Class LMCLUS

  • All Implemented Interfaces:
    Algorithm, ClusteringAlgorithm<Clustering<Model>>

    @Reference(authors="R. Haralick, R. Harpaz",
               title="Linear manifold clustering in high dimensional spaces by stochastic search",
               booktitle="Pattern Recognition volume 40, Issue 10",
               url="https://doi.org/10.1016/j.patcog.2007.01.020",
               bibkey="DBLP:journals/pr/HaralickH07")
    public class LMCLUS
    extends java.lang.Object
    implements ClusteringAlgorithm<Clustering<Model>>
    Linear manifold clustering in high dimensional spaces by stochastic search.

    Reference:

    R. Haralick, R. Harpaz
    Linear manifold clustering in high dimensional spaces by stochastic search
    In: Pattern Recognition volume 40, Issue 10

    Implementation note: the LMCLUS algorithm seems to lack good stopping criterions. We can't entirely reproduce the good results from the original publication, in particular not on noisy data. But the questionable parts are as in the original publication, associated thesis and published source code. The minimum cluster size however can serve as a hidden stopping criterion.

    Since:
    0.5.0
    Author:
    Ernst Waas, Erich Schubert
    • Field Detail

      • LOG

        private static final Logging LOG
        The logger for this class.
      • LOG_NOT_FROM_ONE_CLUSTER_PROBABILITY

        private static final double LOG_NOT_FROM_ONE_CLUSTER_PROBABILITY
        Epsilon
      • sensitivityThreshold

        private final double sensitivityThreshold
        The current threshold value calculated by the findSeperation Method.
      • maxLMDim

        private final int maxLMDim
        Maximum cluster dimensionality
      • minsize

        private final int minsize
        Minimum cluster size
      • samplingLevel

        private final int samplingLevel
        Number of sampling rounds to find a good split
    • Constructor Detail

      • LMCLUS

        public LMCLUS​(int maxdim,
                      int minsize,
                      int samplingLevel,
                      double sensitivityThreshold,
                      RandomFactory rnd)
        Constructor.
        Parameters:
        maxdim - Maximum dimensionality
        minsize - Minimum cluster size
        samplingLevel - Sampling level
        sensitivityThreshold - Threshold
        rnd - Random factory
    • Method Detail

      • getInputTypeRestriction

        public TypeInformation[] getInputTypeRestriction()
        Description copied from interface: Algorithm
        Get the input type restriction used for negotiating the data query.
        Specified by:
        getInputTypeRestriction in interface Algorithm
        Returns:
        Type restriction
      • run

        public Clustering<Model> run​(Relation<? extends NumberVector> relation)
        The main LMCLUS (Linear manifold clustering algorithm) is processed in this method.
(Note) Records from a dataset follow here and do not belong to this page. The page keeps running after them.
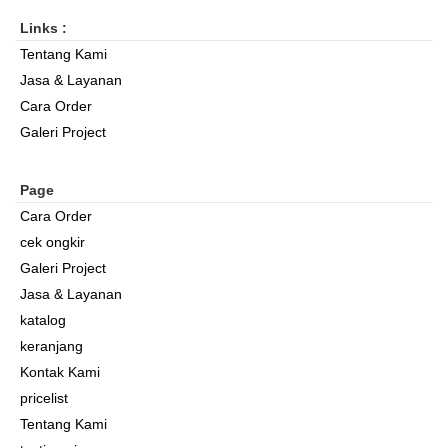
Links :
Tentang Kami
Jasa & Layanan
Cara Order
Galeri Project
Page
Cara Order
cek ongkir
Galeri Project
Jasa & Layanan
katalog
keranjang
Kontak Kami
pricelist
Tentang Kami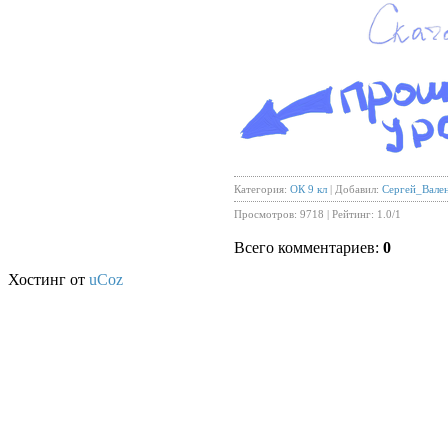
Категория
:
ОК 9 кл
|
Добавил
:
Сергей_Вале
Просмотров
:
9718
|
Рейтинг
:
1.0
/
1
Всего комментариев
:
0
Хостинг от
uCoz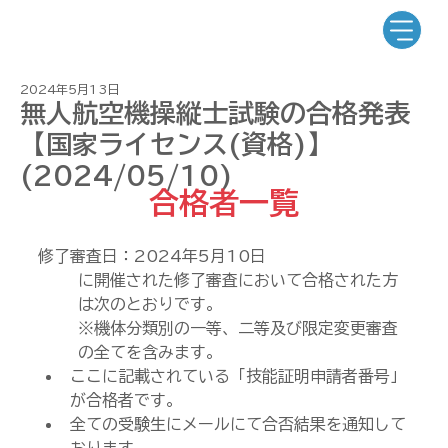
2024年5月13日
無人航空機操縦士試験の合格発表
【国家ライセンス(資格)】
(2024/05/10)
合格者一覧
修了審査日：2024年5月10日
に開催された修了審査において合格された方
は次のとおりです。
※機体分類別の一等、二等及び限定変更審査
の全てを含みます。
ここに記載されている「技能証明申請者番号」
が合格者です。
全ての受験生にメールにて合否結果を通知して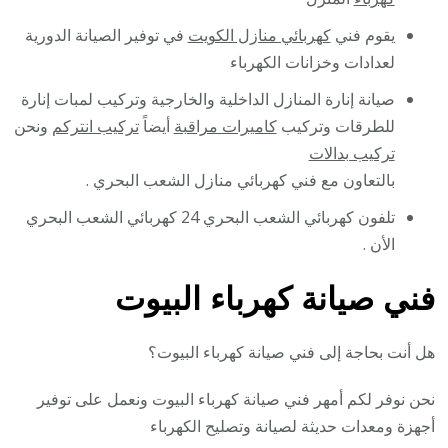
يقوم فني
كهربائي منازل الكويت
في توفير الصيانة الدورية
لعدادات وخزانات الكهرباء
صيانة إنارة المنازل الداخلية والخارجية وتركيب لمبات إنارة
للطرقات وتركيب
كاميرات مراقبة
أيضاً
تركيب انتركم
ونحن
تركيب بدالات
بالتعاون مع فني كهربائي منازل الشعب البحري .
تلفون كهربائي الشعب البحري 24 كهربائي الشعب البحري
الأن .
فني صيانة كهرباء البيوت
هل أنت بحاجة إلى فني صيانة كهرباء البيوت؟
نحن نوفر لكم أمهر فني صيانة كهرباء البيوت ونعمل على توفير
أجهزة ومعدات حديثة لصيانة وتصليح الكهرباء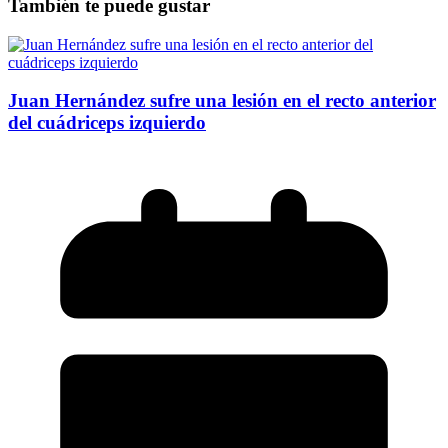
También te puede gustar
Juan Hernández sufre una lesión en el recto anterior
del cuádriceps izquierdo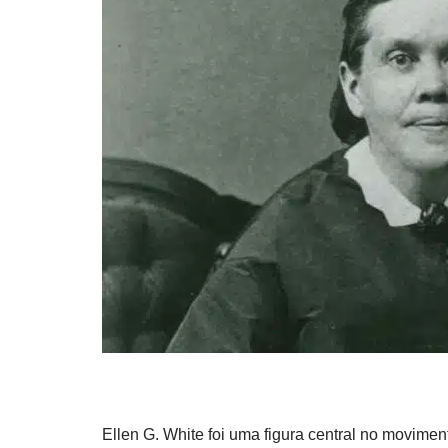
Ellen G. White foi uma figura central no movime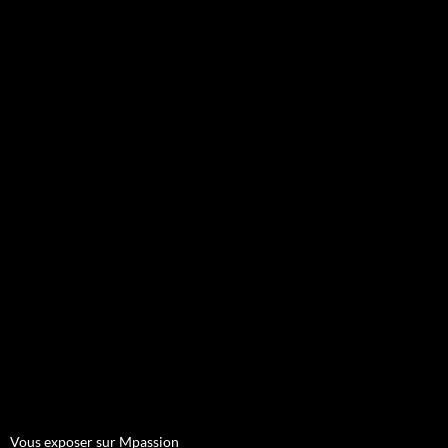
Vous exposer sur Mpassion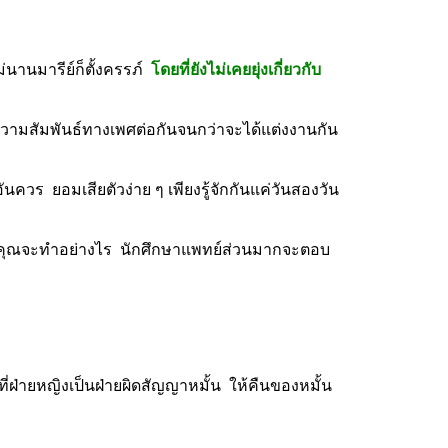
่นานมารีย์ก็ตั้งครรภ์  
โดยที่ยังไม่เคยยุ่งเกี่ยวกับ
ีความสัมพันธ์ทางเพศต่อกันจนกว่าจะได้แต่งงานกัน
ควร  ยอมเสียตัวง่าย ๆ เพียงรู้จักกันแค่วันสองวัน
น  คุณจะทำอย่างไร  นักศึกษาแพทย์ส่วนมากจะตอบ
ีที่ฝ่ายหญิงเป็นฝ่ายผิดสัญญาหมั้น  ให้คืนของหมั้น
        The algorithm samples random linear manifolds and tries to find clusters in it. It calculates a distance histogram searches for a threshold and partitions the points in two groups the ones in the cluster and everything else. Then the best fitting linear manifold is searched and registered as a cluster. The process is started over until all points are clustered. The last cluster should contain all the outliers (or the whole data if no clusters have been found.)

        Parameters:
        relation - Relation
        Returns:
        Clustering result
      • deviation

        private double deviation​(double[] delta,
                                 double[][] beta)
        Deviation from a manifold described by beta.
        Parameters:
        delta - Delta from origin vector
        beta - Manifold
        Returns:
        Deviation score
      • findSeparation

        private LMCLUS.Separation findSeparation​(Relation<? extends NumberVector> relation,
                                                 DBIDs currentids,
                                                 int dimension,
                                                 java.util.Random r)
        This method samples a number of linear manifolds an tries to determine which the one with the best cluster is.
         A number of sample points according to the dimension of the linear manifold are taken.
         The basis (B) and the origin(o) of the manifold are calculated.
         A distance histogram using  the distance function ||x-o|| -||B^t*(x-o)|| is generated.
         The best threshold is searched using the elevate threshold function.
         The overall goodness of the threshold is determined.
         The process is redone until a specific number of samples is taken.
         
        Parameters:
        relation - The vector relation
        currentids - Current DBIDs
        dimension - the dimension of the linear manifold to sample.
        r - Random generator
        Returns:
        the overall goodness of the separation. The values origin basis and threshold are returned indirectly over class variables.
      • generateOrthonormalBasis

        private double[][] generateOrthonormalBasis​(java.util.List<double[]> vectors)
        This Method generates an orthonormal basis from a set of Vectors. It uses the established Gram-Schmidt algorithm for orthonormalisation:
         u_1 = v_1
         u_k = v_k -proj_u1(v_k)...proj_u(k-1)(v_k);
        
         Where proj_u(v) = <v,u>/<u,u> *u
         
        Parameters:
        vectors - The set of vectors to generate the orthonormal basis from
        Returns:
        the orthonormal basis generated by this method.
        Throws:
        java.lang.RuntimeException - if the given vectors are not linear independent.
      • findAndEvaluateThreshold

        private double[] findAndEvaluateThreshold​(DoubleDynamicHistogram histogram)
        Evaluate the histogram to find a suitable threshold
        Parameters:
        histogram - Histogram to evaluate
        Returns:
        Position and goodness